Publishing books is a process that’s connected to knowledge, to creation, to goals that are important for the formation of any society. And that doesn’t happen in crowds, like at fairs, but rather in agreements and cooperation between serious people, people who understand the essence of the world
Man likes to be in a crowd. Fairs are the best places to satisfy that primal desire. Book fairs are both fairs and supermarkets, the purpose of which is to turn a quick profit, but also to sell poor quality goods. As with any fair – like the one in Šabac for example – it is an opportunity for people to meet, to brag, to swindle one another, to whinge about the situation in the state and society, to gossip about other people and dissenting voices, to drink something and to kill time. It’s a nonsensical, glittering place of instantly forgettable miracles.

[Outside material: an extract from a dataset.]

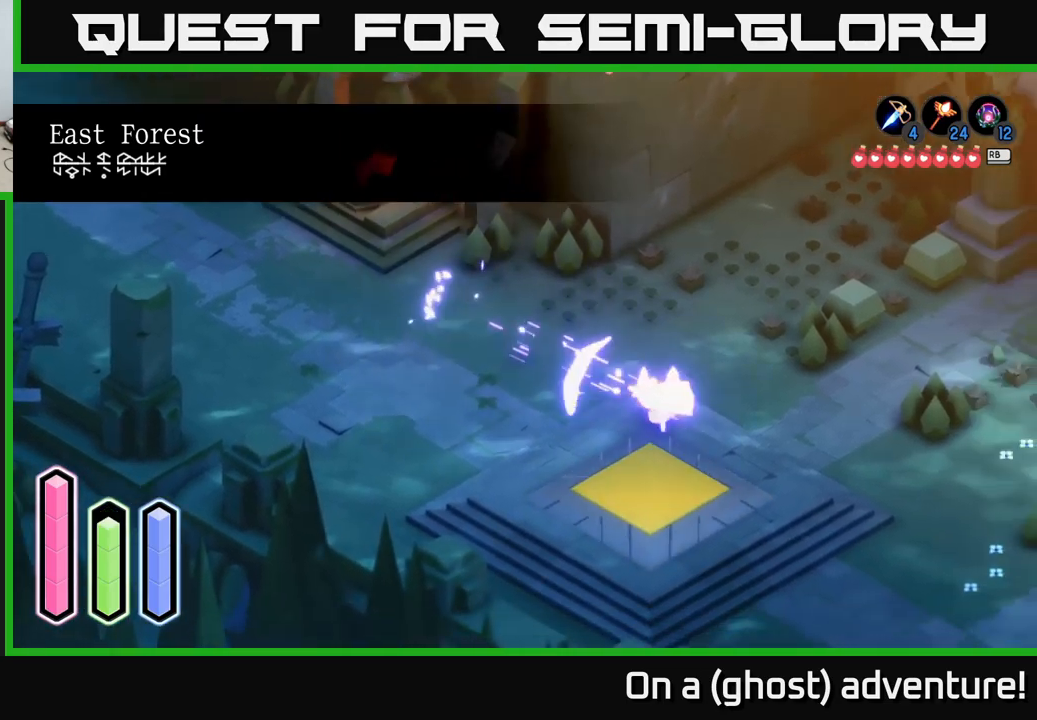
{"buttons": [], "left_stick": "down-right", "right_stick": "center", "events": [[17, "A", "up"]]}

That’s why I don’t like those places.
I’ve given book fairs a wide berth, because they don’t have any special connection with culture. Due to the things that I’ve stated, they’re usually a form of false culture or nonculture. They are a meeting place for a crowd gathered from impaling stakes and nooses. One who is seeking something serious won’t find it there – except, of course, some serious and significant books. That’s simply because publishing books is a process that’s connected to knowledge, to creation, to goals that are important for the formation of any society. And that doesn’t happen in crowds, but rather in agreements and cooperation between serious people, people who understand the essence of the world, people who speak critically about our problems, weaknesses, failures, misconceptions, flaws and foolishness. Miroslav Krleža put it nicely: “It’s stinky in a crowd, but it’s warm”.

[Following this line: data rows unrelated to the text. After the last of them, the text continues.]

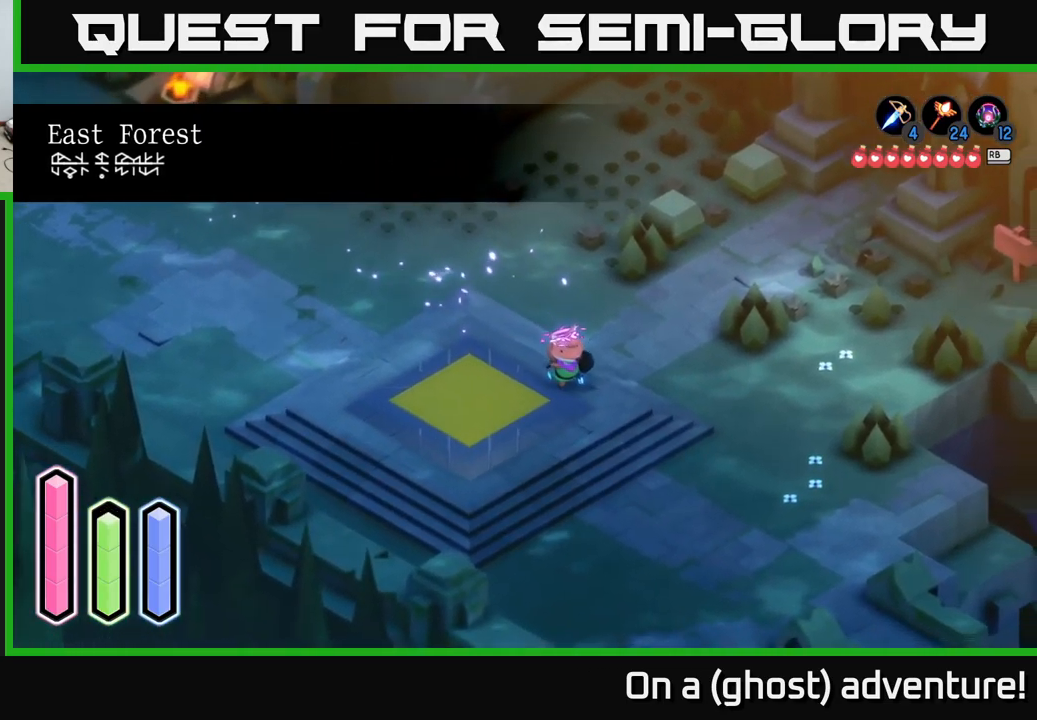
{"buttons": [], "left_stick": "down-right", "right_stick": "center", "events": []}
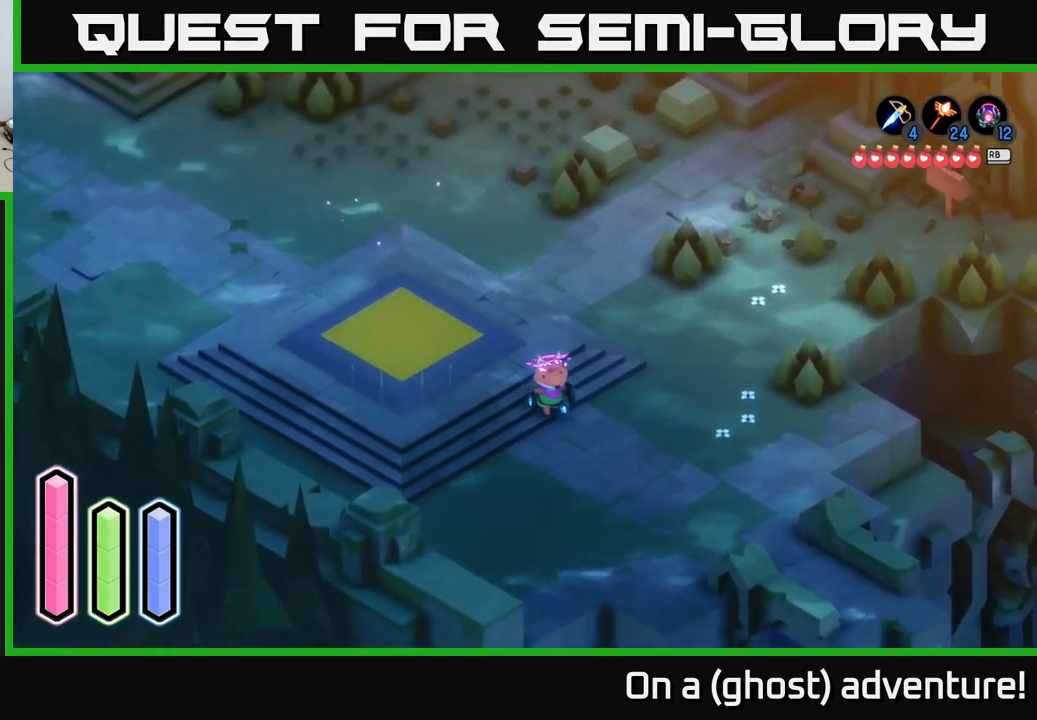
{"buttons": [], "left_stick": "down-right", "right_stick": "center", "events": [[134, "L2", "down"], [467, "L2", "up"]]}
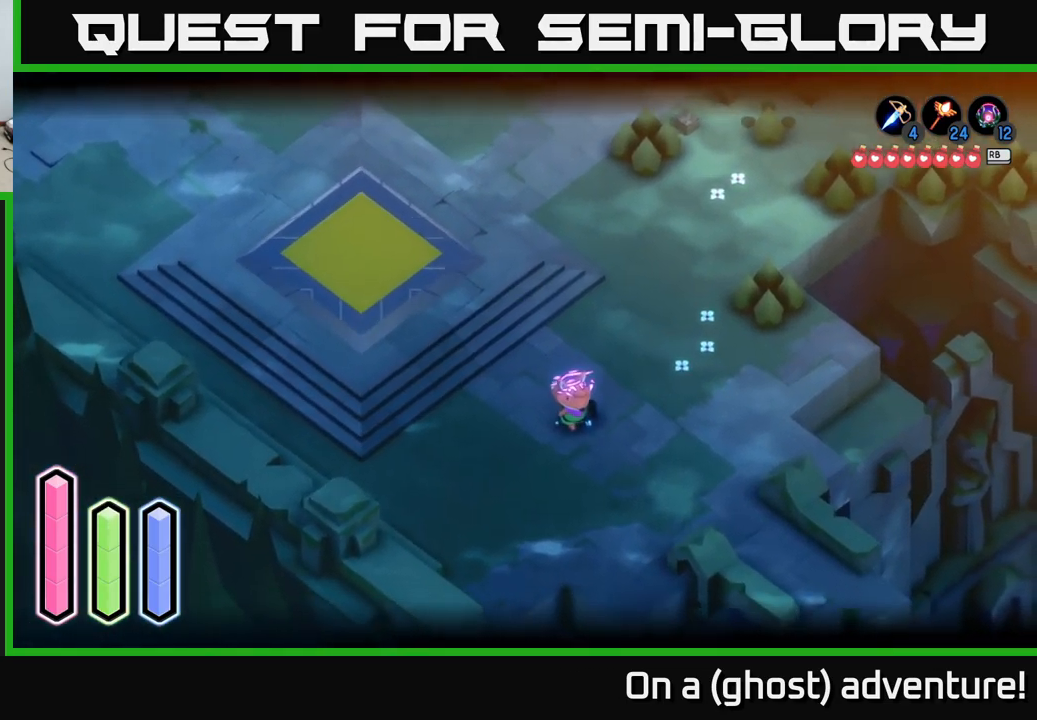
{"buttons": ["L2"], "left_stick": "down", "right_stick": "center", "events": [[350, "left_stick", "down"], [450, "L2", "down"]]}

There are ever more editors lacking vision and aesthetic discipline. That’s why there are ever fewer good writers, because there are fewer great role models, and because of all that there are ever fewer sophisticated readers of literature
Serious creators and publishers should use their books – artistic, scientific and all other kinds – to navigate the world in the direction of the most significant thing man is able to create. That’s because books are instruments that prevent us from becoming slaves to stupidity and superficiality, though books contain most of that. If important topics are turned into “light pieces” in a nation, state and society, then the meaning of everything is lost, impotence in establishing a value system prevails, we are left unaware of who our role models are, our foundations and guides towards meaning, elegance and bravery.
A large quantity of books are published in our country today. But a question arises as to the quality of those books. The quality of published books is dependent on the level of education and creativity of editors in publishing houses. This is the number one problem and issue in publishing. There are ever more editors lacking vision and aesthetic discipline. That’s why there are ever fewer good writers, because there are fewer great role models, and because of all that there are ever fewer sophisticated readers of literature. This sequence and progression is considered ever less today, because a high-quality reader creates a new high-quality reader. That’s the only route to enduring values. Culture is the golden chain of meaning that connects us, and not the chains that restrain us. This is discussed ever less in our country and around the world today, because the book has become a consumable product and not a spirit over the waters of a transitory world. A time will come when the greatest works of literature are longer read. And man’s taste will thus be corrupted, criteria will decay, and the world will be in the hands of insignificance and banality. And then man, as a former creative being, will lose the meaning of his existence. Those will be “hollow people” who trapse around the bazaars and fairs of a foreign world.